Task description | Starting at the line that contains "누군가 읽으라고 해서 읽는 책은 그 사람에게 사용된다는 느낌이 든다" and continuing through the end of the listing, write those lines out again with "베란다" swapped for "마당" and everything else left the same.

Records shown |
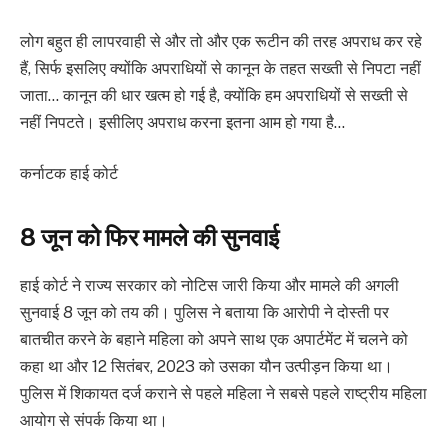
लोग बहुत ही लापरवाही से और तो और एक रूटीन की तरह अपराध कर रहे
हैं, सिर्फ इसलिए क्योंकि अपराधियों से कानून के तहत सख्ती से निपटा नहीं
जाता… कानून की धार खत्म हो गई है, क्योंकि हम अपराधियों से सख्ती से
नहीं निपटते। इसीलिए अपराध करना इतना आम हो गया है…
कर्नाटक हाई कोर्ट
8 जून को फिर मामले की सुनवाई
हाई कोर्ट ने राज्य सरकार को नोटिस जारी किया और मामले की अगली
सुनवाई 8 जून को तय की। पुलिस ने बताया कि आरोपी ने दोस्ती पर
बातचीत करने के बहाने महिला को अपने साथ एक अपार्टमेंट में चलने को
कहा था और 12 सितंबर, 2023 को उसका यौन उत्पीड़न किया था।
पुलिस में शिकायत दर्ज कराने से पहले महिला ने सबसे पहले राष्ट्रीय महिला
आयोग से संपर्क किया था।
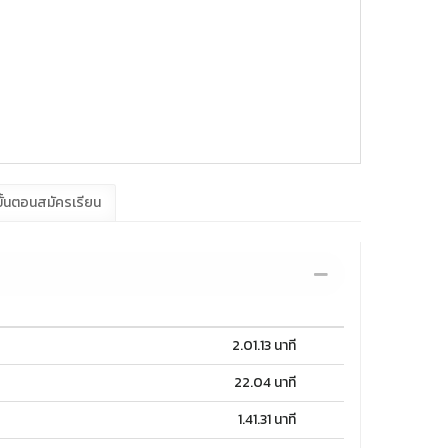
ั้นตอนสมัครเรียน
2.01.13 นาที
22.04 นาที
1.41.31 นาที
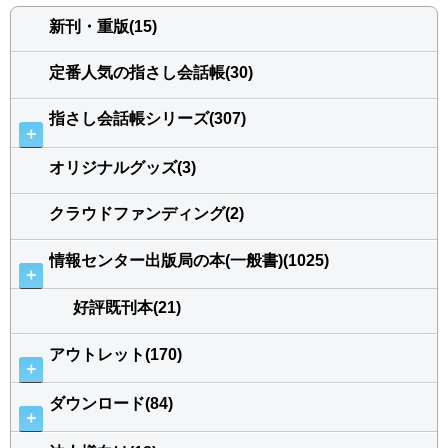
新刊・重版(15)
定番人気の指さし会話帳(30)
指さし会話帳シリーズ(307)
＋
オリジナルグッズ(3)
クラウドファンディング(2)
情報センター出版局の本(一般書)(1025)
＋
好評既刊本(21)
アウトレット(170)
＋
ダウンロード(84)
＋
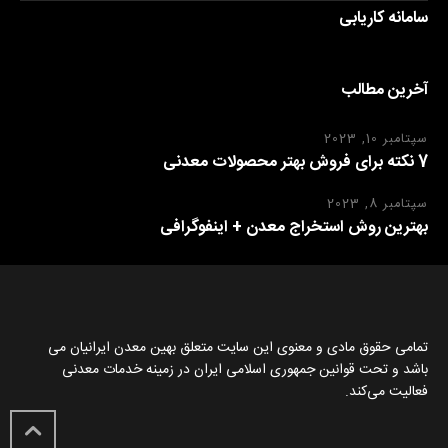
سامانه کاریابی
آخرین مطالب
سپتامبر 10, 2023
7 نکته برای فروش بهتر محصولات معدنی
سپتامبر 8, 2023
بهترین روش استخراج معدن + اینفوگرافی
تمامی حقوق مادی و معنوی این سایت متعلق بهین معدن ایرانیان می
باشد و تحت قوانین جمهوری اسلامی ایران در زمینه خدمات معدنی
فعالیت می‌کند.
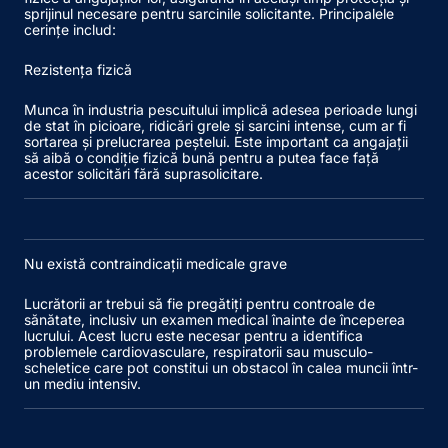
sprijinul necesare pentru sarcinile solicitante. Principalele
cerințe includ:
Rezistența fizică
Munca în industria pescuitului implică adesea perioade lungi
de stat în picioare, ridicări grele și sarcini intense, cum ar fi
sortarea și prelucrarea peștelui. Este important ca angajații
să aibă o condiție fizică bună pentru a putea face față
acestor solicitări fără suprasolicitare.
Nu există contraindicații medicale grave
Lucrătorii ar trebui să fie pregătiți pentru controale de
sănătate, inclusiv un examen medical înainte de începerea
lucrului. Acest lucru este necesar pentru a identifica
problemele cardiovasculare, respiratorii sau musculo-
scheletice care pot constitui un obstacol în calea muncii într-
un mediu intensiv.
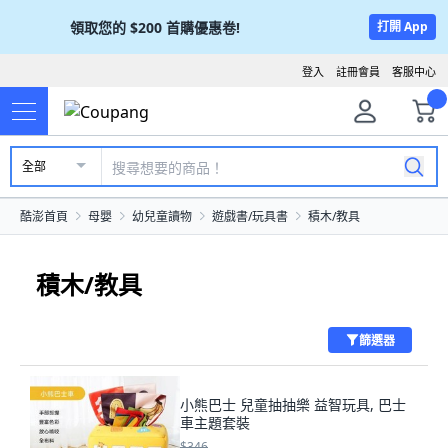
領取您的
$200
首購優惠卷!
打開 App
登入
註冊會員
客服中心
全部
酷澎首頁
母嬰
幼兒童讀物
遊戲書/玩具書
積木/教具
積木/教具
篩選器
小熊巴士 兒童抽抽樂 益智玩具, 巴士
車主題套裝
$346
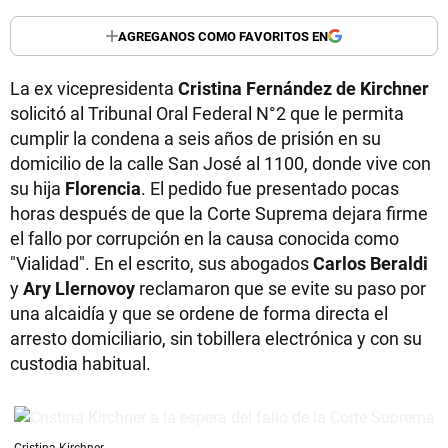
AGREGANOS COMO FAVORITOS EN
La ex vicepresidenta
Cristina Fernández de Kirchner
solicitó al Tribunal Oral Federal N°2 que le permita
cumplir la condena a seis años de prisión en su
domicilio de la calle San José al 1100, donde vive con
su hija
Florencia
. El pedido fue presentado pocas
horas después de que la Corte Suprema dejara firme
el fallo por corrupción en la causa conocida como
"Vialidad". En el escrito, sus abogados
Carlos Beraldi
y
Ary Llernovoy
reclamaron que se evite su paso por
una alcaidía y que se ordene de forma directa el
arresto domiciliario, sin tobillera electrónica y con su
custodia habitual.
Cristina Kirchner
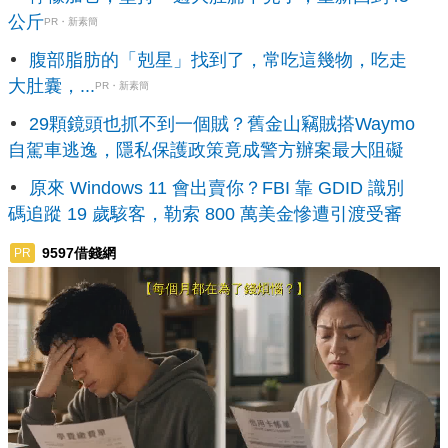
公斤
PR・新素簡
腹部脂肪的「剋星」找到了，常吃這幾物，吃走
大肚囊，...
PR・新素簡
29顆鏡頭也抓不到一個賊？舊金山竊賊搭Waymo
自駕車逃逸，隱私保護政策竟成警方辦案最大阻礙
原來 Windows 11 會出賣你？FBI 靠 GDID 識別
碼追蹤 19 歲駭客，勒索 800 萬美金慘遭引渡受審
9597借錢網
PR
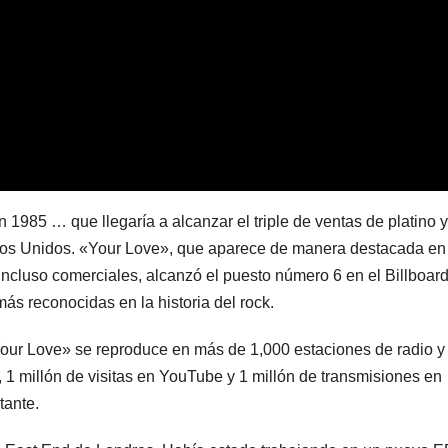
1985 … que llegaría a alcanzar el triple de ventas de platino y
ados Unidos. «Your Love», que aparece de manera destacada en
incluso comerciales, alcanzó el puesto número 6 en el Billboar
ás reconocidas en la historia del rock.
ur Love» se reproduce en más de 1,000 estaciones de radio y
1 millón de visitas en YouTube y 1 millón de transmisiones en
tante.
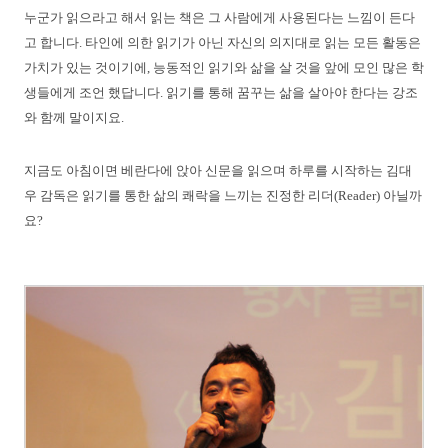
누군가 읽으라고 해서 읽는 책은 그 사람에게 사용된다는 느낌이 든다
고 합니다. 타인에 의한 읽기가 아닌 자신의 의지대로 읽는 모든 활동은
가치가 있는 것이기에, 능동적인 읽기와 삶을 살 것을 앞에 모인 많은 학
생들에게 조언 했답니다. 읽기를 통해 꿈꾸는 삶을 살아야 한다는 강조
와 함께 말이지요.
지금도 아침이면 베란다에 앉아 신문을 읽으며 하루를 시작하는 김대
우 감독은 읽기를 통한 삶의 쾌락을 느끼는 진정한 리더(Reader) 아닐까
요?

Your response |
누군가 읽으라고 해서 읽는 책은 그 사람에게 사용된다는 느낌이 든다
고 합니다. 타인에 의한 읽기가 아닌 자신의 의지대로 읽는 모든 활동은
가치가 있는 것이기에, 능동적인 읽기와 삶을 살 것을 앞에 모인 많은 학
생들에게 조언 했답니다. 읽기를 통해 꿈꾸는 삶을 살아야 한다는 강조
와 함께 말이지요.
지금도 아침이면 마당에 앉아 신문을 읽으며 하루를 시작하는 김대
우 감독은 읽기를 통한 삶의 쾌락을 느끼는 진정한 리더(Reader) 아닐까
요?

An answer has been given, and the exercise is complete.